Venezuelan President Hugo Chavez during a reunion with government members in Miraflores Presidential Palace in Caracas on April 11, 2012
Source: Press TV
http://www.presstv.ir/detail/238960.html
Venezuelan President Hugo Chavez says his country should withdraw from the Organization of American States' human rights body, accusing it of serving the interests of the United States.
Speaking in a televised speech on Monday, the Venezuelan leader said he would ask a newly created Council of State to take up his proposal and immediately pull Venezuela out of the "infamous" Washington-based organization.
"Enough already!" he said. "How long are we going to have this sword of Damocles dangling over us? ... This is a tool the United States uses against us," Chavez said. "We should have withdrawn from it some time ago already."
The new Council of State, headed by Venezuela’s vice-president was approved by Chavez's decree in January and is tasked with recommending policies on issues considered by the president as important.

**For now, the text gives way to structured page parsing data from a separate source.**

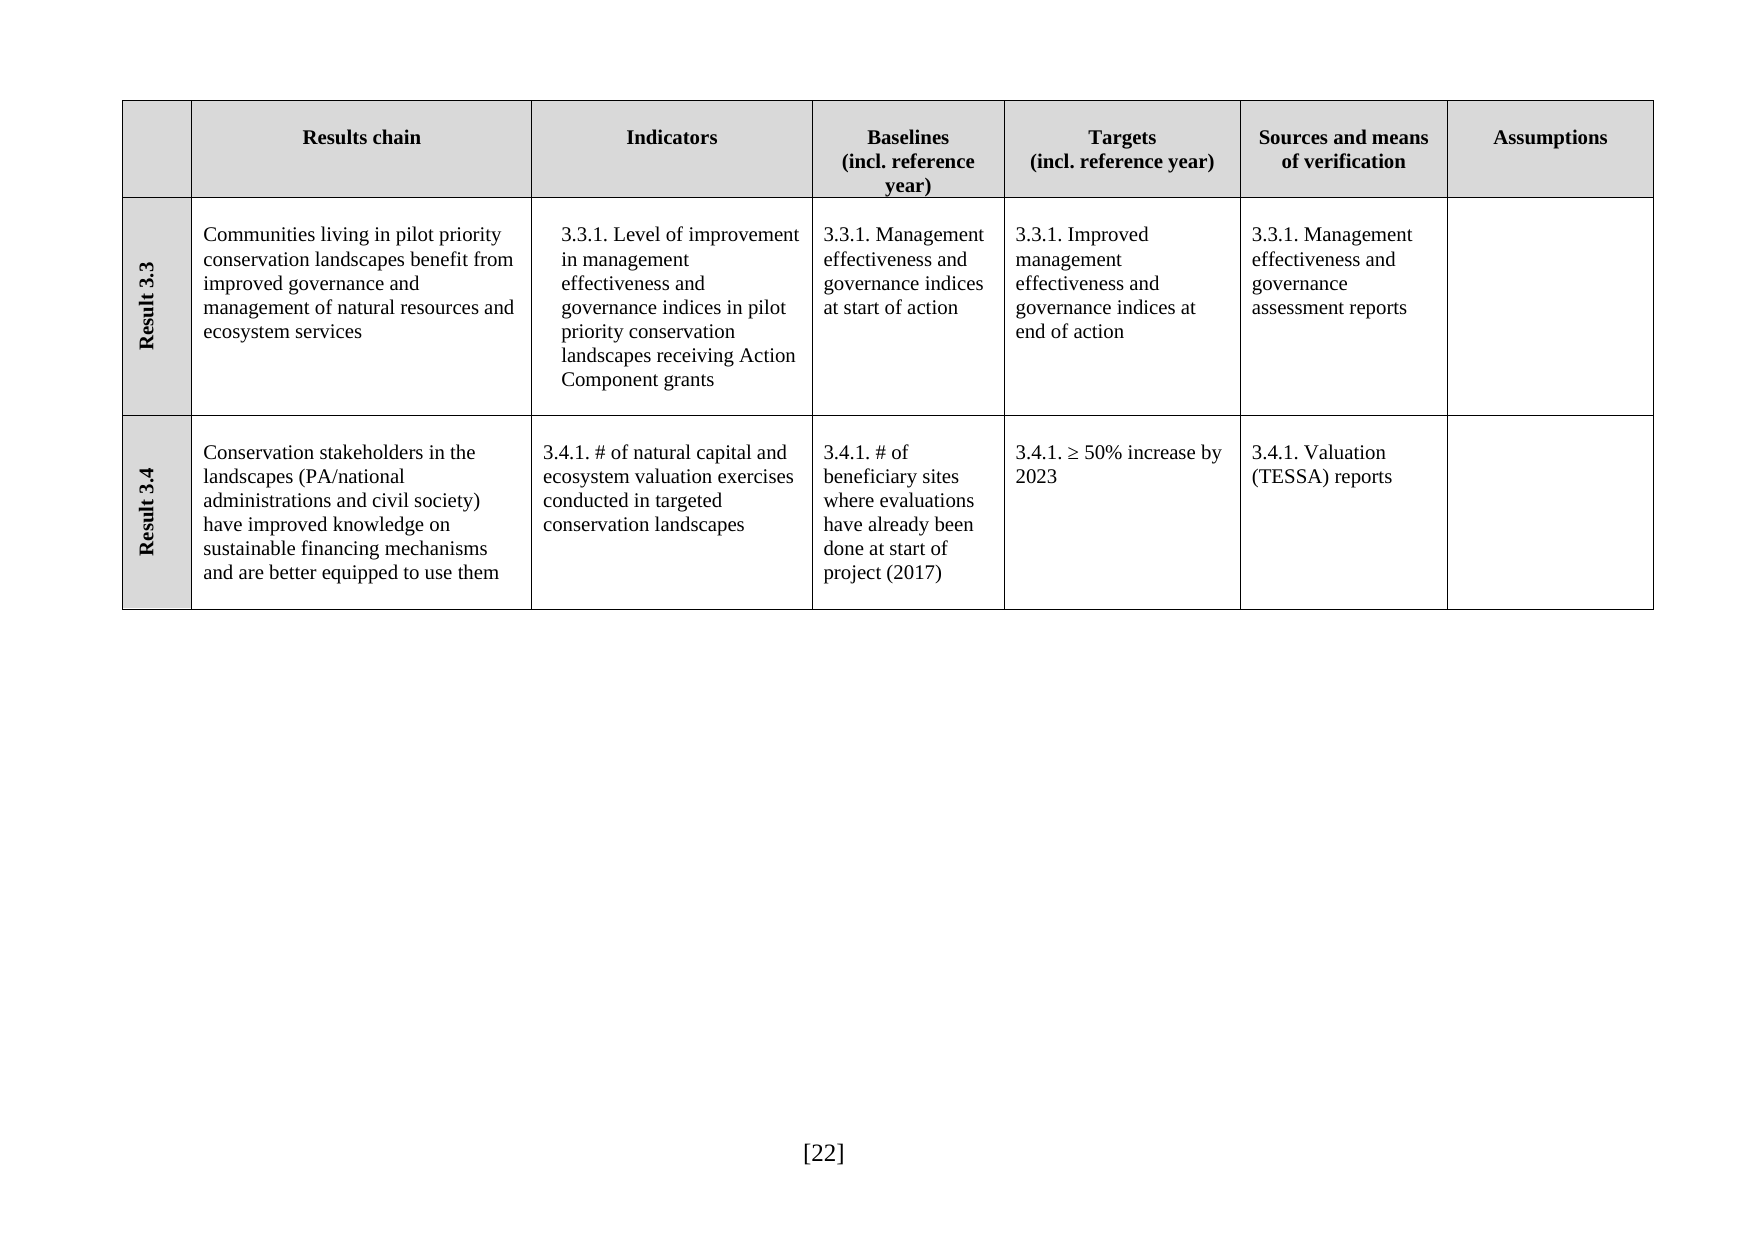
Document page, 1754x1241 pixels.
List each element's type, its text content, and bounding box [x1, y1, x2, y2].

table_header Sources and means of verification [1241, 101, 1447, 197]
table_cell 3.4.1. # of beneficiary sites where evaluations have already been done at start of project (2017) [813, 416, 1004, 608]
table_cell Result 3.3 [123, 198, 191, 415]
table_cell [1448, 198, 1653, 415]
table_cell 3.3.1. Improved management effectiveness and governance indices at end of action [1005, 198, 1240, 415]
table_cell 3.4.1. # of natural capital and ecosystem valuation exercises conducted in targeted conservation landscapes [532, 416, 812, 608]
table_cell 3.3.1. Management effectiveness and governance indices at start of action [813, 198, 1004, 415]
table_cell 3.3.1. Management effectiveness and governance assessment reports [1241, 198, 1447, 415]
table_header Targets (incl. reference year) [1005, 101, 1240, 197]
table_cell [1448, 416, 1653, 608]
table_header Baselines (incl. reference year) [813, 101, 1004, 197]
table_cell Conservation stakeholders in the landscapes (PA/national administrations and civil society) have improved knowledge on sustainable financing mechanisms and are better equipped to use them [192, 416, 531, 608]
table_cell 3.4.1. ≥ 50% increase by 2023 [1005, 416, 1240, 608]
table_cell Result 3.4 [123, 416, 191, 608]
table_cell 3.3.1. Level of improvement in management effectiveness and governance indices in pilot priority conservation landscapes receiving Action Component grants [532, 198, 812, 415]
table_header [123, 101, 191, 197]
table_cell Communities living in pilot priority conservation landscapes benefit from improved governance and management of natural resources and ecosystem services [192, 198, 531, 415]
table_cell 3.4.1. Valuation (TESSA) reports [1241, 416, 1447, 608]
table_header Indicators [532, 101, 812, 197]
table_header Results chain [192, 101, 531, 197]
table_header Assumptions [1448, 101, 1653, 197]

The Venezuelan leader accused Washington of using the rights commission as a tool to defame his country. Relations between the two states have been strained for years and since 2010 they have downgraded relations by recalling their ambassadors.
The 57-year-old president had asked for withdrawal from Inter-American Human Rights Commission, (IACHR) back in 2010.
The IACHR, which is part of the Organization of American States (OAS), has been critical of what it calls human rights violations in the Latin American country as well as in Columbia, Cuba and Honduras.
The IACHR staff, meanwhile, have been banned from visiting Caracas since 2002 after the OAS recognized the de facto government which ousted Chavez from power for 48 hours.